### YOUR ASSIGNMENT
Reproduce the complete set of records, exactly as they appear.

### EXCERPTED RECORDS
###

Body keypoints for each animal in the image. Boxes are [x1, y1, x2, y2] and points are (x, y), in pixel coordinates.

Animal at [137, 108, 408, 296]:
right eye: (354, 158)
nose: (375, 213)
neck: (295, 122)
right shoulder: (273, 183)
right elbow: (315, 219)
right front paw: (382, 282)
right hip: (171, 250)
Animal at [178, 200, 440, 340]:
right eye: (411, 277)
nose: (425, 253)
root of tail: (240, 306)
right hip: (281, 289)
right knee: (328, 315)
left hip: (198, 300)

###

### SOLUTION TO THE PROBLEM
Body keypoints for each animal in the image. Boxes are [x1, y1, x2, y2] and points are (x, y), in pixel coordinates.

Animal at [137, 108, 408, 296]:
right eye: (354, 158)
nose: (375, 213)
neck: (295, 122)
right shoulder: (273, 183)
right elbow: (315, 219)
right front paw: (382, 282)
right hip: (171, 250)
Animal at [178, 200, 440, 340]:
right eye: (411, 277)
nose: (425, 253)
root of tail: (240, 306)
right hip: (281, 289)
right knee: (328, 315)
left hip: (198, 300)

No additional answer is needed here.